Don’t you remember where power comes from, silly?

3.  Nothing is solved, but feel-good diplomacy triumphs.

You can’t help but think that it serves Bush right that Colin Powell, who stayed Bush’s hand against North Korea for the duration of his first term, has  turned around and  kicked Bush in the teeth  by endorsing Obama.  Then again, if you’re watching closely enough, Obama can seem more like a continuation of the Bush administration than Bush’s co-partisan.  It tells you something about what’s in store for us that McCain opposed Bush’s decision and Obama supported it.  Not long ago, Obama  said he’d  oppose de-listing without a strong verification mechanism.  So how strong does this sound?

Officials acknowledged that they do not have permission to visit the site of North Korea’s 2006 nuclear test or any military facilities possibly involved in the nuclear program. Experts will have access to facilities at the Yongbyon reactor site and some academic institutions; visits to additional sites will be subject to negotiations. Officials said it will be months, if not years, before questions about North Korea’s nuclear program are answered.

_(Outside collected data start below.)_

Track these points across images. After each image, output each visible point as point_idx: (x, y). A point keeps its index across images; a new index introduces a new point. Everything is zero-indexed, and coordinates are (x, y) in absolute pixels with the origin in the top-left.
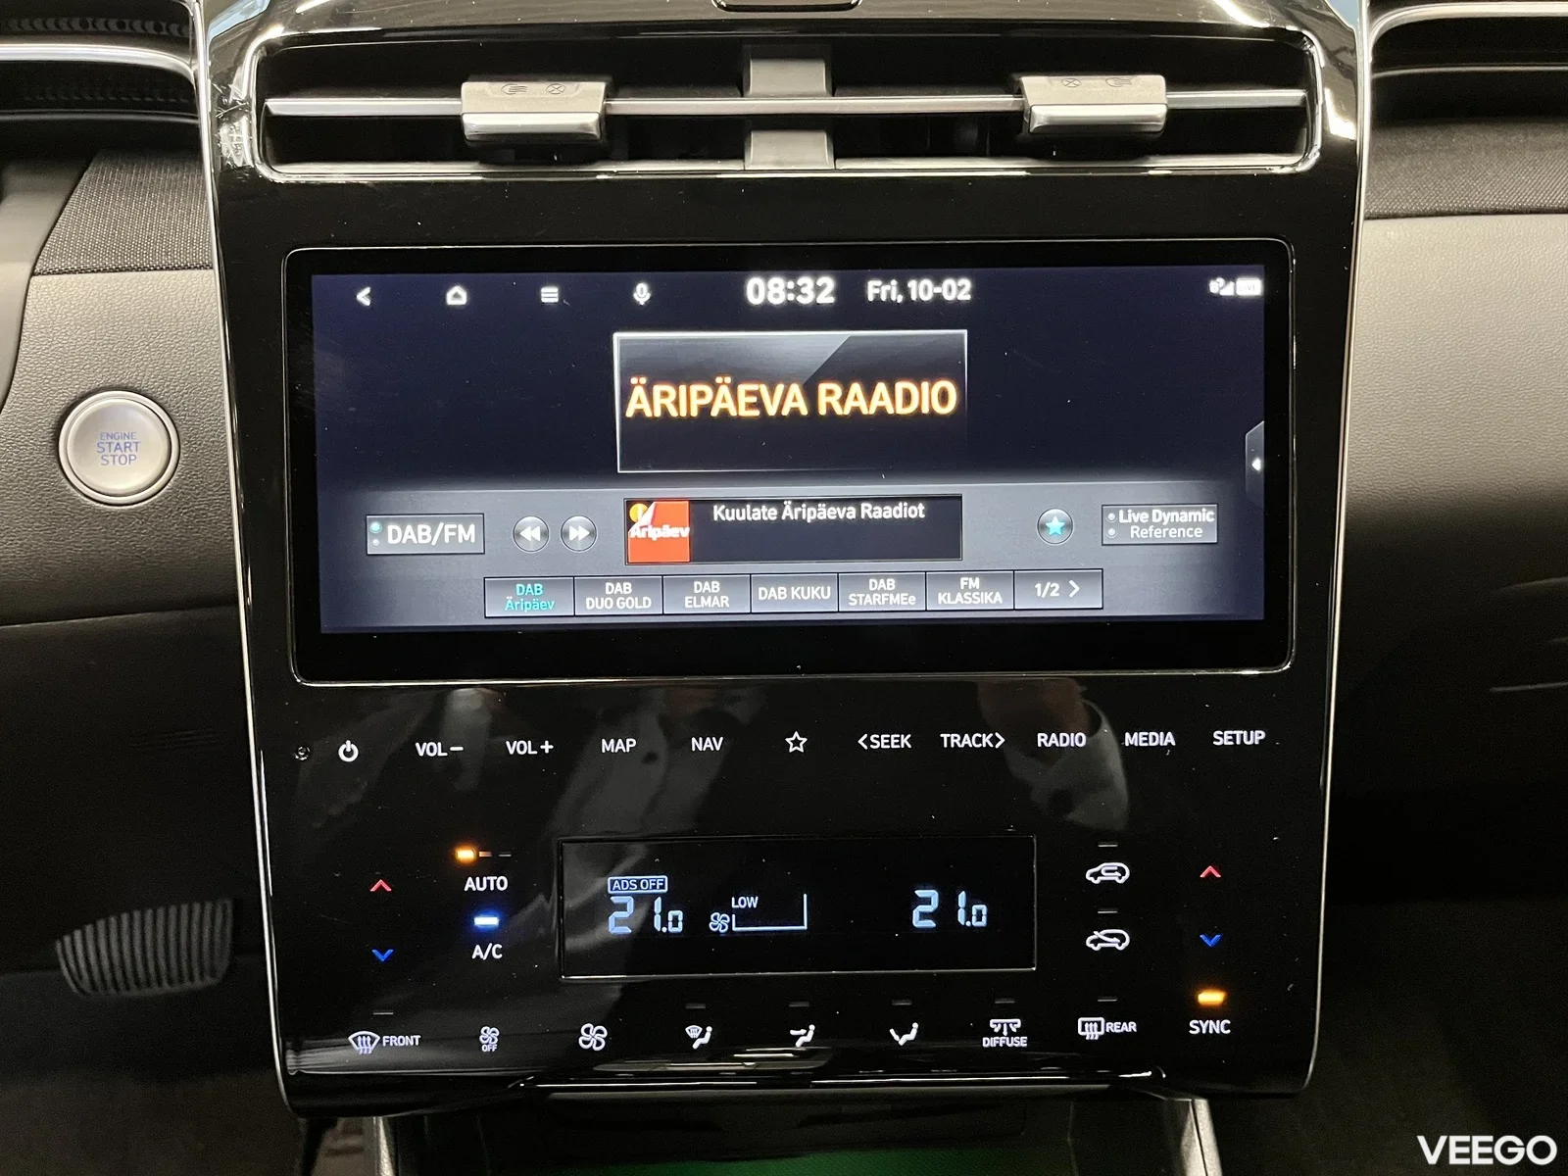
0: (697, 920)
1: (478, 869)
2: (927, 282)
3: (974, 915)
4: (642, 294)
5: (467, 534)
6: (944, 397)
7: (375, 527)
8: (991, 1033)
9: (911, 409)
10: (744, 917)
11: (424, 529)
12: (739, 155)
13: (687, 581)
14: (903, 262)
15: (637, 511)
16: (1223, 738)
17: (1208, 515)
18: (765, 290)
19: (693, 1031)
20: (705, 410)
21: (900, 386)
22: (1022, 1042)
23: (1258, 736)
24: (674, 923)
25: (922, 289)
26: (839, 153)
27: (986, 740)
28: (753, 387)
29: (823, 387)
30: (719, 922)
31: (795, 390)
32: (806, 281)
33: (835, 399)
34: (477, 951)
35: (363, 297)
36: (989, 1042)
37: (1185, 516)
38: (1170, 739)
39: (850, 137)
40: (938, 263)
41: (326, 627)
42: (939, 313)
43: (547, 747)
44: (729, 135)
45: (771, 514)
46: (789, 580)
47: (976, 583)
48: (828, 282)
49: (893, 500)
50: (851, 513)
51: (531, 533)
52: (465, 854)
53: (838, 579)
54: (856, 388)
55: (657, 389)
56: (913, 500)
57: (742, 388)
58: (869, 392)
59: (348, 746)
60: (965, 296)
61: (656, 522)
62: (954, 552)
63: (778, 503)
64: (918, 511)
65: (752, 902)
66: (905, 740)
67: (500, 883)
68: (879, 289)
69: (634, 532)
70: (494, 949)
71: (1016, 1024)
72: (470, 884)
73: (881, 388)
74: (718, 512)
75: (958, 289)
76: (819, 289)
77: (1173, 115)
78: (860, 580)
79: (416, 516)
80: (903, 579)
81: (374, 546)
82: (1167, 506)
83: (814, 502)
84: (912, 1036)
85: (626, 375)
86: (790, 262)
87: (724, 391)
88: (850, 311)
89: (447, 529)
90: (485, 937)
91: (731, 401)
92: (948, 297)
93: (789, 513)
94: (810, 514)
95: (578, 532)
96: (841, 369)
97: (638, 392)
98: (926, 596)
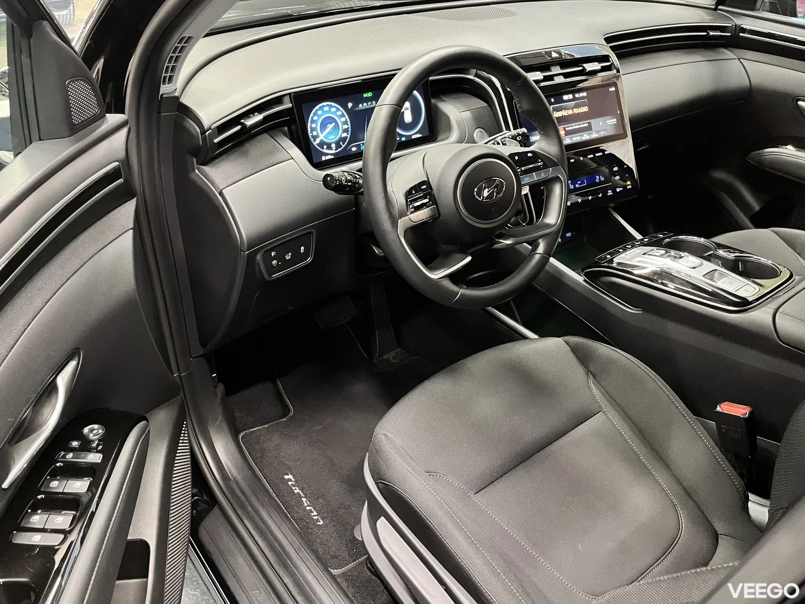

“This is going to be a bumpy road,” said Assistant Secretary of State Paula A. DeSutter, the chief of the verification bureau. “However, we are building a road.”

In a sign of internal tensions, DeSutter, whose office was barred from knowing the details of the deal until Friday morning, declined to dismiss complaints about it from John R. Bolton, the former ambassador to the United Nations and her former boss as undersecretary for arms control in Bush’s first term. “John is the epitome of a skeptical policymaker, and that’s appropriate,” she said.

Although Bolton is a well-known hawk on North Korea, other experts also have expressed concerns.

“There is a real danger that Pyongyang will pull a bait and switch now that sanctions have been lifted,” said Michael J. Green, Bush’s former top aide for Asia policy. “The credibility of this agreement really hangs on what happens next, including how we repair the damage done with Tokyo.”  [Washington Post]

We — and our allies —  can expect much more of this silky, self-gratifying cotton candy diplomacy in the future, but it’s not as if the Republicans have exactly earned the nation’s continued confidence on this  issue.  It may take an Obama presidency for the Republicans to learn to stand for something again.